**EXERCISE GOAL**
All that is needed is the number of lines in the records that contain the word "linecap", stated without anything else.

**DATA PROVIDED**
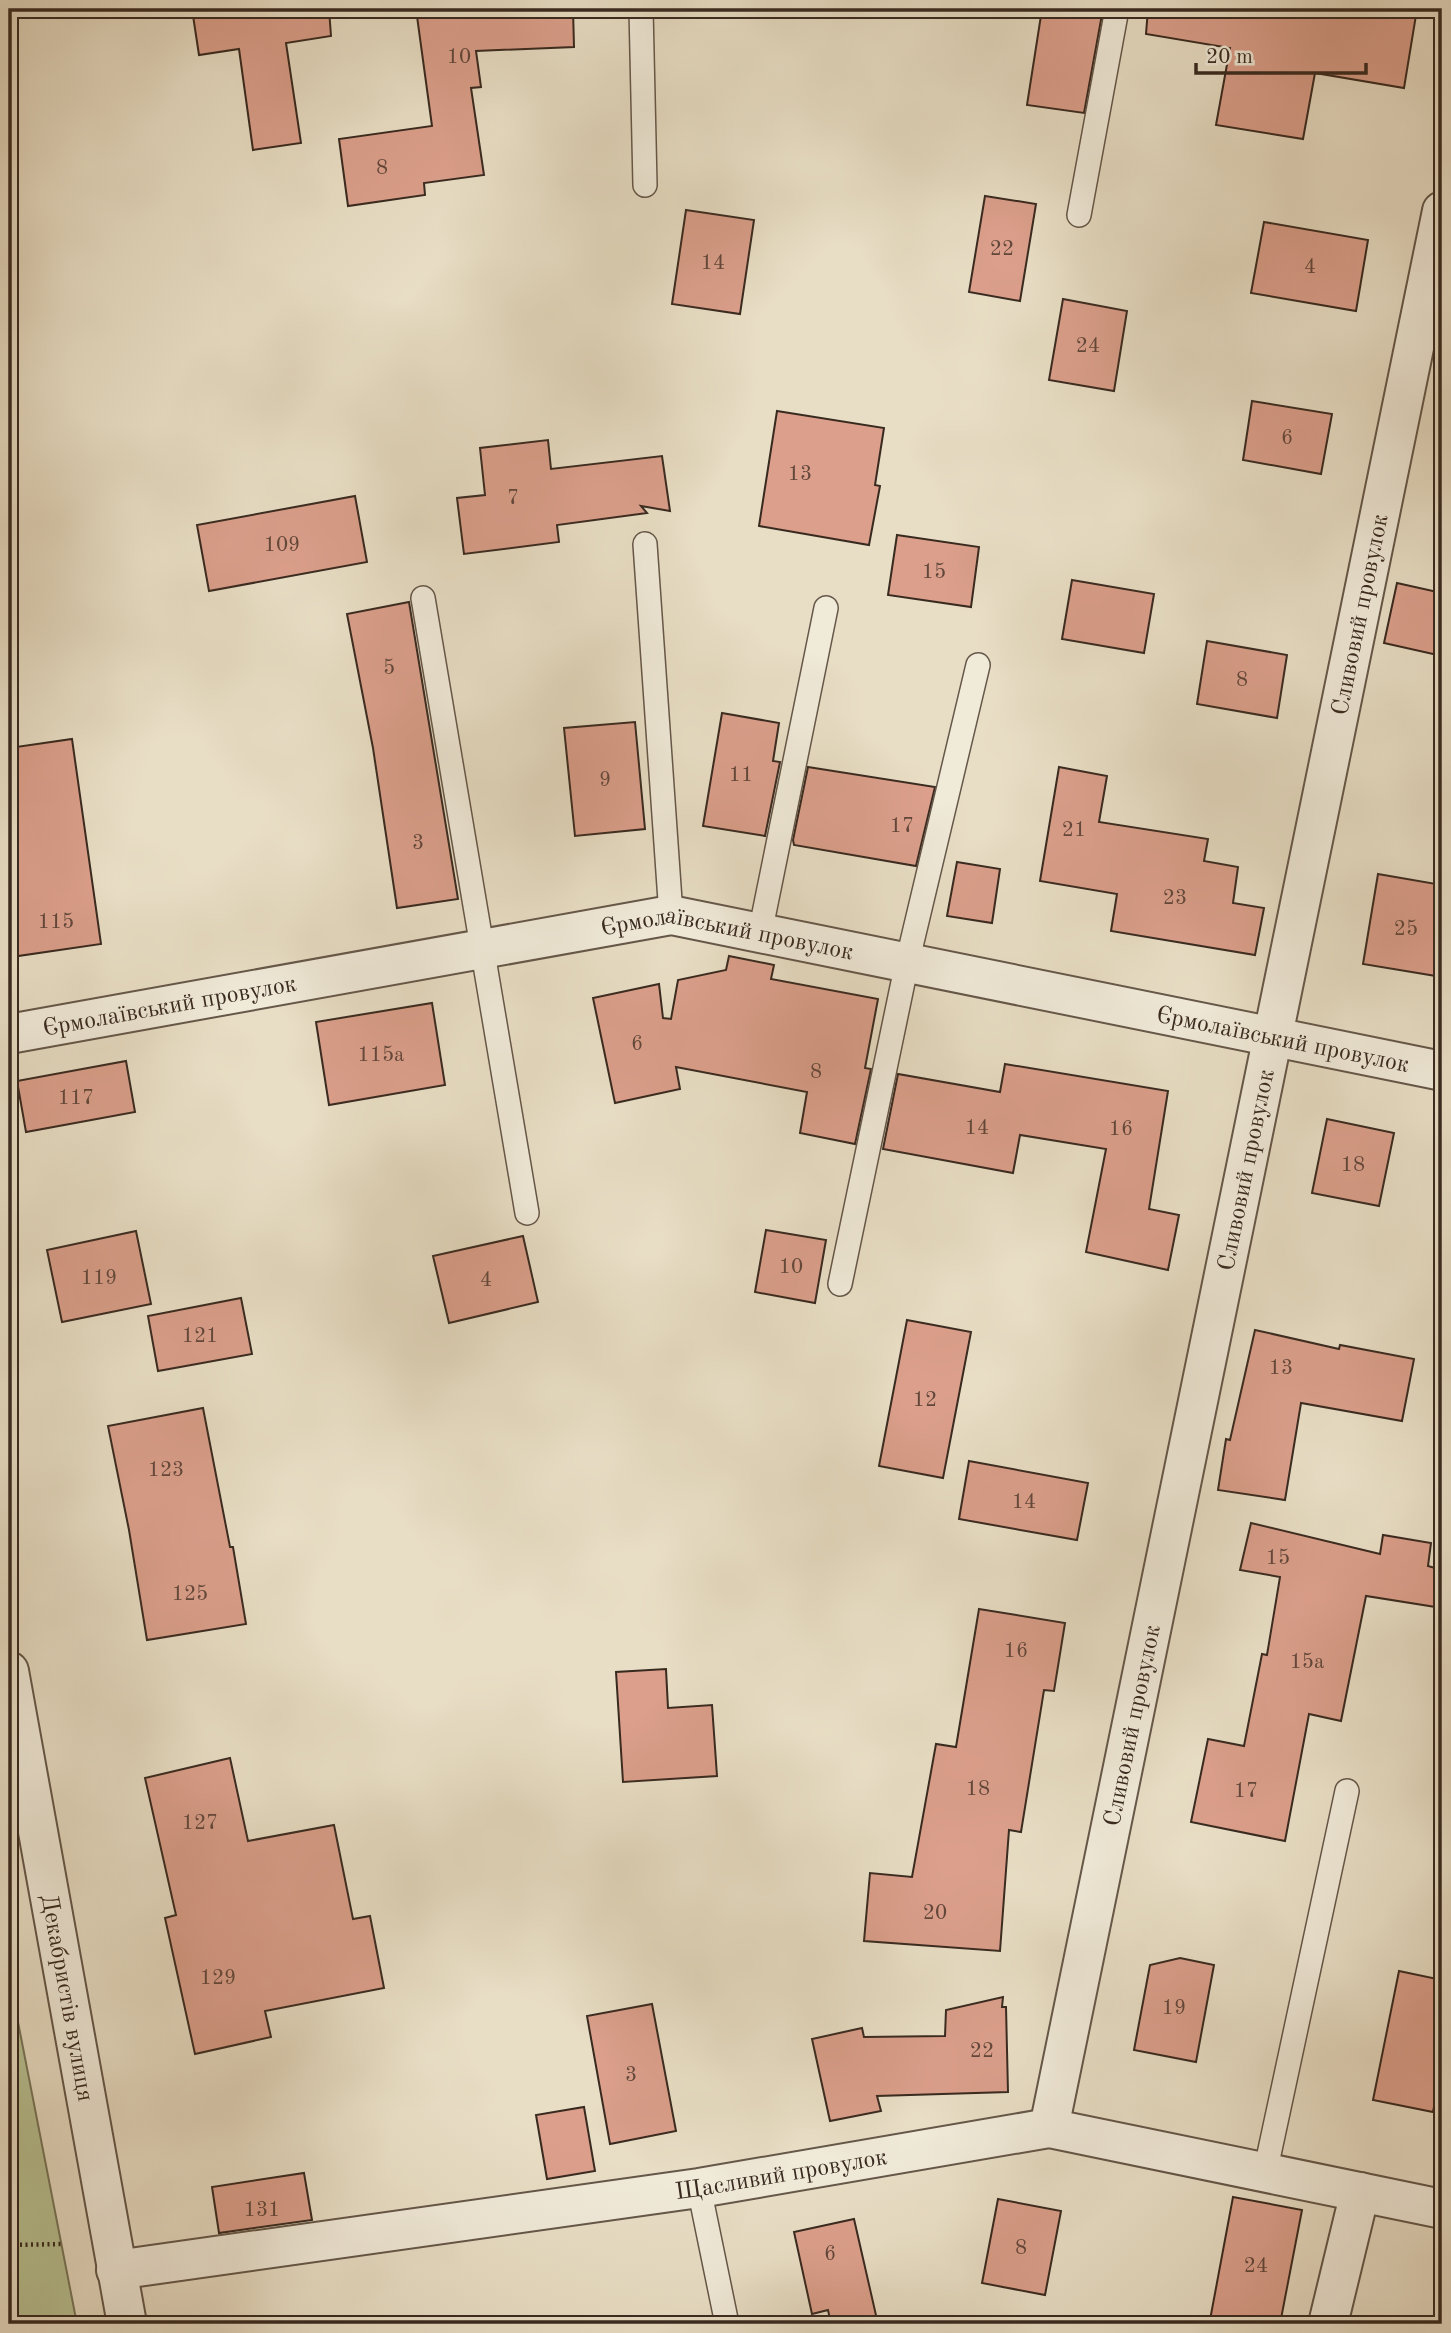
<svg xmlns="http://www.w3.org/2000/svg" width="1451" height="2333" font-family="'Old Standard TT',serif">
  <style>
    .green { fill: #b8c193; stroke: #78765a; stroke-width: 2 }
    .building { fill: #db9f8b; stroke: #392a20; stroke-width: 2 }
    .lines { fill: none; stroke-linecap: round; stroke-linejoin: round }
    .service-casing { stroke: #655749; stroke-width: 26 }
    .minor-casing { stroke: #655749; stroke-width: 42 }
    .path { stroke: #392a20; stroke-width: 4.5; stroke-dasharray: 2 3.5; stroke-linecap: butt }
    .service { stroke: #f0ead9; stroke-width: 23 }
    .minor { stroke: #f0ead9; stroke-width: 38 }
    .labels { text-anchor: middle; stroke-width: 7; stroke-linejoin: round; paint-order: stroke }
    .number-label { font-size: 21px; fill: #62473b }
    .street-label { font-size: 24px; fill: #392a20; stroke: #f0ead9 }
  </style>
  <rect width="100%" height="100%" fill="#e8dec5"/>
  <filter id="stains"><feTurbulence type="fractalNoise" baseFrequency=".00286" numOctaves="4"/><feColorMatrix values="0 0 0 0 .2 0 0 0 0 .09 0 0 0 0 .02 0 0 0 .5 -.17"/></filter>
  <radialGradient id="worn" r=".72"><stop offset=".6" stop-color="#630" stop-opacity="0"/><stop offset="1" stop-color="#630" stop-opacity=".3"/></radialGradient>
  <polygon class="green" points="9,1976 77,2324 9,2324"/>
  <g class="building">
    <polygon points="192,9 329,9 331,36 286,43 301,143 253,150 239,49 199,55"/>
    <polygon points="416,9 573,9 574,47 476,51 481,87 471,88 484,175 424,183 425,195 348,206 339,139 432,126"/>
    <polygon points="1042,9 1103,9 1084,113 1027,105"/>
    <polygon points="1148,9 1417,9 1404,88 1315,73 1303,139 1216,125 1230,48 1146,34"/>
    <polygon points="985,196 1036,204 1020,301 969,292"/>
    <polygon points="686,210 754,220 740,314 672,304"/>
    <polygon points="1264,222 1368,240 1356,311 1251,293"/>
    <polygon points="1063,299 1127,311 1114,391 1049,380"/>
    <polygon points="1252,401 1332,414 1321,474 1243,460"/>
    <polygon points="777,411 884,428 875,485 880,486 869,545 759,526"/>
    <polygon points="548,440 551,469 662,456 670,511 641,506 647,513 557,525 559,542 464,554 457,498 485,495 480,448"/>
    <polygon points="355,496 367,562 209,591 197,525"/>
    <polygon points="897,535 979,547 971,607 888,595"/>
    <polygon points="1072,580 1154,594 1144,653 1062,639"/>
    <polygon points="1397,583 1442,593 1442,656 1384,643"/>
    <polygon points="409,602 458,899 397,908 373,748 347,614"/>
    <polygon points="1207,641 1287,655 1277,718 1197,704"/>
    <polygon points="722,713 779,723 773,761 780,762 765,836 703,826"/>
    <polygon points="635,722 645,829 575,836 564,728"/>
    <polygon points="72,739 101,944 18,956 9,888 9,748"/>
    <polygon points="808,767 935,787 916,866 794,845 793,840"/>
    <polygon points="1059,767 1107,776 1099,822 1208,839 1204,861 1238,867 1233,903 1264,908 1255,955 1111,931 1117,894 1040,881"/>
    <polygon points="957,862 1000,869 992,923 947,916"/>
    <polygon points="1378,874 1442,885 1442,977 1363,964"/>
    <polygon points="729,956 774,965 771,979 878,999 865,1068 871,1069 855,1144 800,1133 807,1092 676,1067 680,1089 615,1103 593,998 659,984 663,1018 671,1019 678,980 726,970"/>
    <polygon points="432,1003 445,1085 329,1105 316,1022"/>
    <polygon points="126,1061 135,1112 26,1132 17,1081"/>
    <polygon points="1005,1064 1168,1091 1149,1209 1179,1215 1168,1270 1086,1252 1106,1149 1020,1135 1013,1173 883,1149 898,1074 1000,1092"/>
    <polygon points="1327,1119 1394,1133 1379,1206 1312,1193"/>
    <polygon points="766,1230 826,1240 815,1303 755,1292"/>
    <polygon points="136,1231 151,1304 62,1322 47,1250"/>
    <polygon points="523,1236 538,1302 449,1323 433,1256"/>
    <polygon points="241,1298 252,1354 158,1371 148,1316"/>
    <polygon points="907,1320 971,1332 943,1478 879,1466"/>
    <polygon points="1255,1330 1339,1349 1340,1345 1414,1359 1402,1421 1301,1403 1285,1500 1218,1490 1226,1439 1230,1440"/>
    <polygon points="203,1408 230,1547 233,1547 246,1624 147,1640 129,1530 108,1426"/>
    <polygon points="969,1461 1088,1483 1077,1540 959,1519"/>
    <polygon points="1251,1523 1380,1554 1383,1535 1431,1543 1428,1566 1442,1570 1442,1608 1366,1596 1341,1721 1309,1714 1285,1841 1191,1822 1208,1739 1244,1746 1262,1654 1267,1655 1280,1577 1240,1570"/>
    <polygon points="979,1609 1065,1623 1054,1691 1044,1690 1021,1832 1009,1830 1000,1951 864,1941 870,1873 912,1877 936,1744 956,1747"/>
    <polygon points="666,1669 668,1708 712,1705 717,1776 623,1782 616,1672"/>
    <polygon points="230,1758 248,1841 334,1825 353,1919 370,1916 384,1988 265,2011 271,2037 195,2054 165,1918 176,1915 145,1778"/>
    <polygon points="1180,1958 1214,1965 1196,2062 1134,2050 1150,1965"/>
    <polygon points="1399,1971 1442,1980 1442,2066 1433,2112 1373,2100"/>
    <polygon points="1003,1997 1002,2007 1006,2007 1008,2092 877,2096 881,2111 830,2121 812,2039 862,2028 864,2037 945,2036 946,2010"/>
    <polygon points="652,2004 676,2131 610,2144 587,2016"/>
    <polygon points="584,2107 595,2171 547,2179 536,2115"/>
    <polygon points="304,2173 312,2220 219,2233 212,2187"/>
    <polygon points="1233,2197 1302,2210 1280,2324 1233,2324 1210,2320"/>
    <polygon points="998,2199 1061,2211 1045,2295 982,2283"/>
    <polygon points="854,2219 878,2324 831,2324 828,2310 812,2314 794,2232"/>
  </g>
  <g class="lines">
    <defs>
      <g id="service">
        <polyline points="641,9 645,185"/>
        <polyline points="1079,215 1117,9"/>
        <polyline points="645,544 671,915"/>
        <polyline points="423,598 527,1213"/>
        <polyline points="760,933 826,608"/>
        <polyline points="840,1284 907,963 978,665"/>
        <polyline points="1265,2173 1347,1791"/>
        <polyline points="699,2188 727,2324"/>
      </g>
      <g id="minor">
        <path id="s1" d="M 9,1034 L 671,915 L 1442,1071"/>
        <path id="s2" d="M 9,1671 L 127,2324"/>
        <path id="s3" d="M 1049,2128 L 1442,211"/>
        <path id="s4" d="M 116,2270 L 699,2188 L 1049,2128 L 1442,2209"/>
        <polyline points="1328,2324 1360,2192"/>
      </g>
    </defs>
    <use href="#service" class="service-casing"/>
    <use href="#minor" class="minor-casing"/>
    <polyline class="path" points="9,2245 64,2244"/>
    <use href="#service" class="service"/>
    <use href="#minor" class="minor"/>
  </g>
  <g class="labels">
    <g class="number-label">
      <text x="459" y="63">10</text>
      <text x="382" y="174">8</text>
      <text x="1002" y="255">22</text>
      <text x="713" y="269">14</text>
      <text x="1310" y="273">4</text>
      <text x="1088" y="352">24</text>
      <text x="1287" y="444">6</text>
      <text x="800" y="480">13</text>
      <text x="513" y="504">7</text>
      <text x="282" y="551">109</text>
      <text x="934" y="578">15</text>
      <text x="389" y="674">5</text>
      <text x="1242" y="686">8</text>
      <text x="741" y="781">11</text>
      <text x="605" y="786">9</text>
      <text x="902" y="832">17</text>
      <text x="1074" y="836">21</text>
      <text x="418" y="849">3</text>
      <text x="1175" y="904">23</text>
      <text x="56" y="928">115</text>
      <text x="1406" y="935">25</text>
      <text x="637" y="1050">6</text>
      <text x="381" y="1061">115а</text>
      <text x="816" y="1078">8</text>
      <text x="76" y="1104">117</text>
      <text x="977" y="1134">14</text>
      <text x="1121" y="1135">16</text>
      <text x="1353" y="1171">18</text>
      <text x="791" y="1273">10</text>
      <text x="99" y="1284">119</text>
      <text x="486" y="1286">4</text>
      <text x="200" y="1342">121</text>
      <text x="1281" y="1374">13</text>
      <text x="925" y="1406">12</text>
      <text x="166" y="1476">123</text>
      <text x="1024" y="1508">14</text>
      <text x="1278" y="1564">15</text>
      <text x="190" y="1600">125</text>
      <text x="1016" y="1657">16</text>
      <text x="1307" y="1668">15а</text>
      <text x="978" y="1795">18</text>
      <text x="1246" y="1797">17</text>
      <text x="200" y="1829">127</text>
      <text x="935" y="1919">20</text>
      <text x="218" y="1984">129</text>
      <text x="1174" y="2014">19</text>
      <text x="982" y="2057">22</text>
      <text x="631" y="2081">3</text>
      <text x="262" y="2216">131</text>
      <text x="1021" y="2254">8</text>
      <text x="830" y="2260">6</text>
      <text x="1256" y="2272">24</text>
    </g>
    <g class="street-label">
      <text dy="8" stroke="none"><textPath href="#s3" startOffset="1545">Сливовий провулок</textPath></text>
      <text dy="8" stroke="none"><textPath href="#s1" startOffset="730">Єрмолаївський провулок</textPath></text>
      <text dy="8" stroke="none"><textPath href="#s1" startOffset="163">Єрмолаївський провулок</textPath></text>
      <text dy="8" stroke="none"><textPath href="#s1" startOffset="1297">Єрмолаївський провулок</textPath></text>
      <text dy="8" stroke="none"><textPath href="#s3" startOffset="978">Сливовий провулок</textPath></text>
      <text dy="8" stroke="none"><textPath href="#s3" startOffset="411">Сливовий провулок</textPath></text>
      <text dy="8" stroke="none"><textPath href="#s2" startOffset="332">Декабристів вулиця</textPath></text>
      <text dy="8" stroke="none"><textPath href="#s4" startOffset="672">Щасливий провулок</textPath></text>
    </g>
  </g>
  <rect width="1451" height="2333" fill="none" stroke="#e8dec5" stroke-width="35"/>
  <rect x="10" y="10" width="1430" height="2312" fill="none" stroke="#392a20" stroke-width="3.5"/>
  <rect x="18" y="18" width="1416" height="2298" fill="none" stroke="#392a20" stroke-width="2"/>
  <path d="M1196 63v10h170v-10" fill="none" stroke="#392a20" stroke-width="3.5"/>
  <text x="1206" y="63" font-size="21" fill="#392a20" stroke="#f0ead9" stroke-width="5" paint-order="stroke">20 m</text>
  <rect width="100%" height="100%" filter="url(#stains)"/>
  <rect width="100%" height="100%" fill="url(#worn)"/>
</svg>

**EXPECTED ANSWER**
2